Il pensait que le monstre était un large tigre qu’il n’avait jusqu’alors jamais rencontré, mais en y regardant de plus près, il découvrit que celui-ci était similaire à un autre monstre aux crocs légèrement moins longs. Même s’il s’agissait d’un tigre rencontré durant l’entrainement de l’ordre des chevaliers, ce dernier était bien plus petit et bien plus faible.

Si ce tigre était sous l’effet d’un outil magique, pourrait-il devenir un monstre comme celui-ci ? Et que se passerait-il si cet objet était utilisé sur des humains ?

« …De toute façon, en restant ici, je risque simplement de mourir, huh ? » (Balzephon)

Se retournant afin de regarder vers le haut, il leva les yeux vers le ciel nuageux.

Plutôt que de mourir ici, ne devrais-je pas accomplir ma vengeance, même si cela signifie devenir un monstre ?

« J’ai perdu mon statut de chevalier et au final, je pourrais même cesser d’être humain. Quelle histoire peu amusante. » (Balzephon)

S’encourageant avec un monologue, Balzephon, maintenant assis grâce au peu d’énergie lui restant, commença à prudemment extraire chaque tuyau connecté au monstre.

 

Origa, ayant laissé derrière elle la forêt où avait été abandonné Balzephon, entra en contact avec la rumeur sur le mariage d’Hifumi dans une petite ville dans laquelle s’était arrêté son groupe pour se réapprovisionner.

« Pouvez-vous me raconter cette histoire plus en détails ? » (Origa)

Les yeux d’Origa, qui venait d’offrir une pièce d’argent sur un ton poli, étaient injectés de sang et contenaient une puissance à toute épreuve. Ses pupilles vertes, sous la capuche dissimulant son visage, brillaient d’une lueur sombre.

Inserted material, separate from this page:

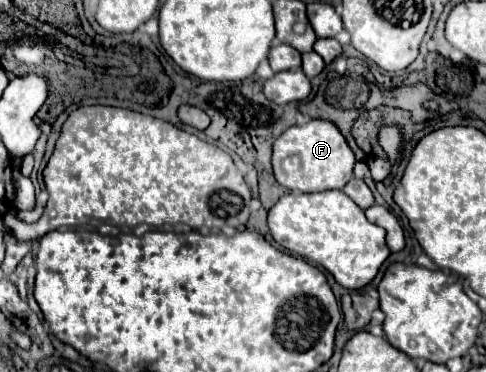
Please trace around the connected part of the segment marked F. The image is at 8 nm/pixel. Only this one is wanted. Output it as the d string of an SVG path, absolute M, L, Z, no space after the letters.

Le propriétaire de la boutique, une pièce d’argent placée dans sa main avec une telle force que celle-ci y laissait une marque, supplia, les larmes aux yeux,

« P-Pitié, arrêtez. J’ai seulement entendu cette rumeur auprès d’un colporteur. »

« Où est-il passé alors ? » (Origa)

Le vieil homme savait que le colporteur lui ayant transmis la rumeur allait vivre une expérience amère, toutefois, il cracha facilement le nom de l’auberge régulièrement utilisée par l’homme en question.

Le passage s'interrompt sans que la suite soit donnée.